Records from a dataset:
[Start of section]
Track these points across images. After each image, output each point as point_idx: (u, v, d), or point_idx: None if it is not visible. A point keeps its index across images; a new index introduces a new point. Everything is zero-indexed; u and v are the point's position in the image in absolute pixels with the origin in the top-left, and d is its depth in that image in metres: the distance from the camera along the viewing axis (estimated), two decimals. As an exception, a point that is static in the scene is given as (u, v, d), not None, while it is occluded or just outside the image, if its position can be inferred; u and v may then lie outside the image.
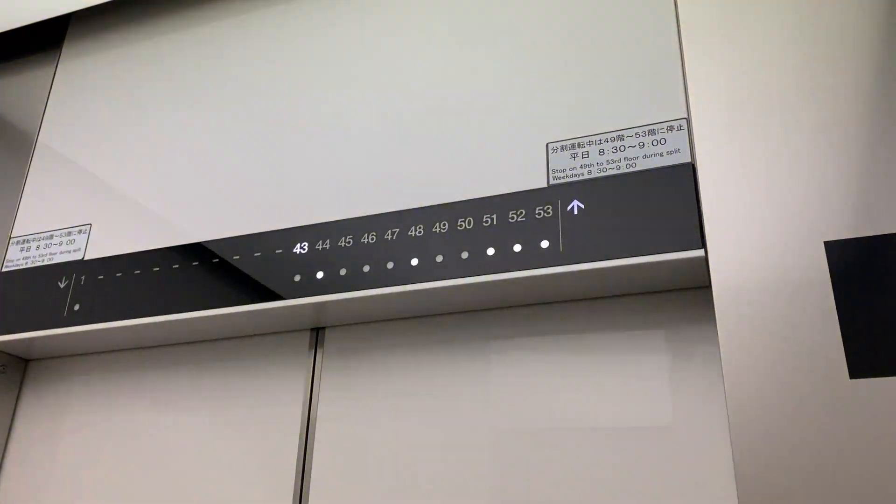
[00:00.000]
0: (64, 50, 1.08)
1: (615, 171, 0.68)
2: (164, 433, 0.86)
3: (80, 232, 0.91)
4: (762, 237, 0.59)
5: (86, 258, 0.88)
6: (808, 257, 0.57)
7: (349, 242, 0.75)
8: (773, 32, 0.66)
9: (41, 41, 1.10)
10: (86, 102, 1.01)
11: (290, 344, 0.85)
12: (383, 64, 0.84)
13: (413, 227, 0.73)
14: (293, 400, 0.82)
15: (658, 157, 0.67)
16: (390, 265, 0.72)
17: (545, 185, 0.70)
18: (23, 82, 1.08)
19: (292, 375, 0.83)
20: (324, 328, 0.84)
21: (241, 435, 0.83)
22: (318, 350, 0.83)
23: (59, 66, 1.07)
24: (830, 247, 0.57)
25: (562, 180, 0.69)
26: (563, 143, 0.71)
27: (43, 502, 0.88)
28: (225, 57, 0.94)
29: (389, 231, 0.74)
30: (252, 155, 0.86)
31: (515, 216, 0.69)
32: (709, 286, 0.59)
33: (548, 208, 0.68)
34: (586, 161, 0.69)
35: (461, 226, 0.71)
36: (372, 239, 0.74)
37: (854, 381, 0.53)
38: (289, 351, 0.85)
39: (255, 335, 0.87)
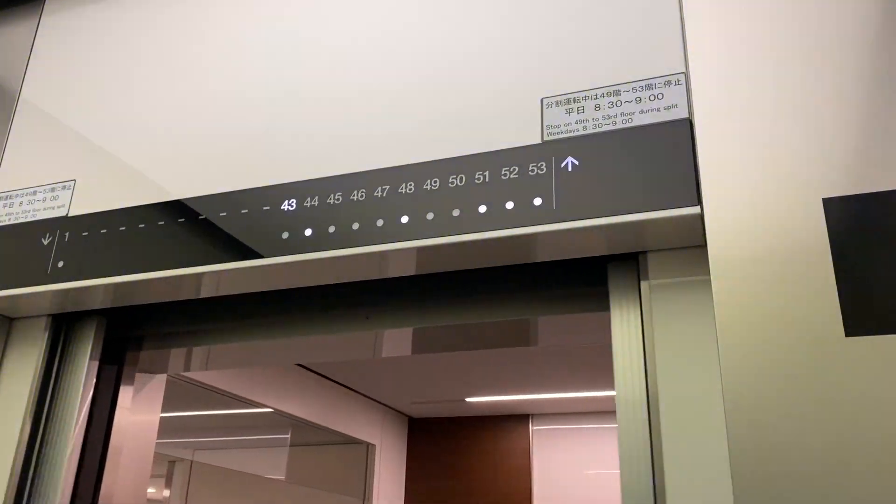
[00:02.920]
0: (46, 3, 1.05)
1: (611, 127, 0.66)
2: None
3: (63, 188, 0.89)
4: (760, 194, 0.58)
5: (70, 214, 0.87)
6: (807, 214, 0.56)
7: (338, 200, 0.74)
8: (774, -14, 0.64)
9: (24, -6, 1.08)
10: (69, 56, 0.99)
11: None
12: (374, 18, 0.82)
13: (404, 185, 0.72)
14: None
15: (655, 112, 0.65)
16: (380, 223, 0.71)
17: (539, 141, 0.68)
18: (4, 36, 1.06)
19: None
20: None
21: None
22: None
23: (41, 19, 1.04)
24: (829, 204, 0.56)
25: (556, 136, 0.68)
26: (559, 98, 0.69)
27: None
28: (212, 10, 0.92)
29: (379, 188, 0.73)
30: (240, 110, 0.84)
31: (508, 173, 0.68)
32: (704, 245, 0.58)
33: (541, 165, 0.67)
34: (581, 116, 0.68)
35: (453, 183, 0.70)
36: (361, 196, 0.73)
37: (850, 339, 0.52)
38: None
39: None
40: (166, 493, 2.72)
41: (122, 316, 0.95)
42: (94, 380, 0.92)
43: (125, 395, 0.97)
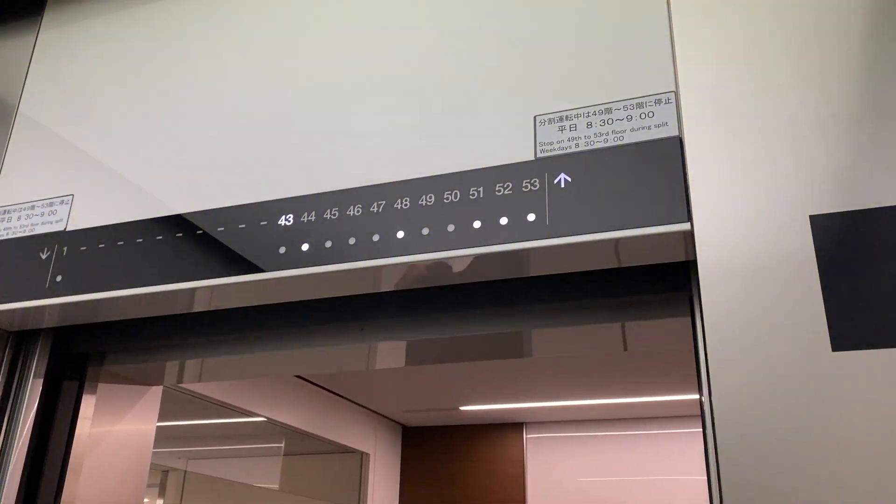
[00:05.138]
0: (45, 18, 1.06)
1: (603, 145, 0.68)
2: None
3: (62, 202, 0.90)
4: (748, 211, 0.59)
5: (68, 229, 0.87)
6: (794, 231, 0.57)
7: (335, 215, 0.75)
8: (761, 6, 0.66)
9: (21, 8, 1.08)
10: (68, 71, 1.00)
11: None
12: (370, 36, 0.83)
13: (399, 200, 0.73)
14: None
15: (646, 130, 0.66)
16: (376, 238, 0.72)
17: (532, 157, 0.70)
18: (2, 50, 1.06)
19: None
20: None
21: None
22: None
23: (39, 34, 1.05)
24: (815, 220, 0.57)
25: (549, 153, 0.69)
26: (551, 116, 0.71)
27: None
28: (209, 27, 0.93)
29: (375, 203, 0.74)
30: (238, 125, 0.85)
31: (502, 189, 0.69)
32: (694, 260, 0.59)
33: (535, 181, 0.68)
34: (574, 134, 0.69)
35: (447, 198, 0.71)
36: (357, 211, 0.74)
37: (836, 353, 0.53)
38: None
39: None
[End of section]
* [THE PROBLEM] Give back all the data exactly, minus pictures.

* [FINAL ANSWER]
Track these points across images. After each image, output each point as point_idx: (u, v, d), or point_idx: None if it is not visible. A point keeps its index across images; a new index introduces a new point. Everything is zero-indexed; u and v are the point's position in the image in absolute pixels with the origin in the top-left, and d is its depth in that image in metres: the distance from the camera along the viewing axis (estimated), two decimals. As an exception, a point that is static in the scene is given as (u, v, d), not None, while it is occluded or just outside the image, if its position can be inferred; u and v may then lie outside the image.
[00:00.000]
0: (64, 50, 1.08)
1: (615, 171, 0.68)
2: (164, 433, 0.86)
3: (80, 232, 0.91)
4: (762, 237, 0.59)
5: (86, 258, 0.88)
6: (808, 257, 0.57)
7: (349, 242, 0.75)
8: (773, 32, 0.66)
9: (41, 41, 1.10)
10: (86, 102, 1.01)
11: (290, 344, 0.85)
12: (383, 64, 0.84)
13: (413, 227, 0.73)
14: (293, 400, 0.82)
15: (658, 157, 0.67)
16: (390, 265, 0.72)
17: (545, 185, 0.70)
18: (23, 82, 1.08)
19: (292, 375, 0.83)
20: (324, 328, 0.84)
21: (241, 435, 0.83)
22: (318, 350, 0.83)
23: (59, 66, 1.07)
24: (830, 247, 0.57)
25: (562, 180, 0.69)
26: (563, 143, 0.71)
27: (43, 502, 0.88)
28: (225, 57, 0.94)
29: (389, 231, 0.74)
30: (252, 155, 0.86)
31: (515, 216, 0.69)
32: (709, 286, 0.59)
33: (548, 208, 0.68)
34: (586, 161, 0.69)
35: (461, 226, 0.71)
36: (372, 239, 0.74)
37: (854, 381, 0.53)
38: (289, 351, 0.85)
39: (255, 335, 0.87)
[00:02.920]
0: (46, 3, 1.05)
1: (611, 127, 0.66)
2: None
3: (63, 188, 0.89)
4: (760, 194, 0.58)
5: (70, 214, 0.87)
6: (807, 214, 0.56)
7: (338, 200, 0.74)
8: (774, -14, 0.64)
9: (24, -6, 1.08)
10: (69, 56, 0.99)
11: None
12: (374, 18, 0.82)
13: (404, 185, 0.72)
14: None
15: (655, 112, 0.65)
16: (380, 223, 0.71)
17: (539, 141, 0.68)
18: (4, 36, 1.06)
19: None
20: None
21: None
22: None
23: (41, 19, 1.04)
24: (829, 204, 0.56)
25: (556, 136, 0.68)
26: (559, 98, 0.69)
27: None
28: (212, 10, 0.92)
29: (379, 188, 0.73)
30: (240, 110, 0.84)
31: (508, 173, 0.68)
32: (704, 245, 0.58)
33: (541, 165, 0.67)
34: (581, 116, 0.68)
35: (453, 183, 0.70)
36: (361, 196, 0.73)
37: (850, 339, 0.52)
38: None
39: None
40: (166, 493, 2.72)
41: (122, 316, 0.95)
42: (94, 380, 0.92)
43: (125, 395, 0.97)
[00:05.138]
0: (45, 18, 1.06)
1: (603, 145, 0.68)
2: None
3: (62, 202, 0.90)
4: (748, 211, 0.59)
5: (68, 229, 0.87)
6: (794, 231, 0.57)
7: (335, 215, 0.75)
8: (761, 6, 0.66)
9: (21, 8, 1.08)
10: (68, 71, 1.00)
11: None
12: (370, 36, 0.83)
13: (399, 200, 0.73)
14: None
15: (646, 130, 0.66)
16: (376, 238, 0.72)
17: (532, 157, 0.70)
18: (2, 50, 1.06)
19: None
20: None
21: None
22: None
23: (39, 34, 1.05)
24: (815, 220, 0.57)
25: (549, 153, 0.69)
26: (551, 116, 0.71)
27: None
28: (209, 27, 0.93)
29: (375, 203, 0.74)
30: (238, 125, 0.85)
31: (502, 189, 0.69)
32: (694, 260, 0.59)
33: (535, 181, 0.68)
34: (574, 134, 0.69)
35: (447, 198, 0.71)
36: (357, 211, 0.74)
37: (836, 353, 0.53)
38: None
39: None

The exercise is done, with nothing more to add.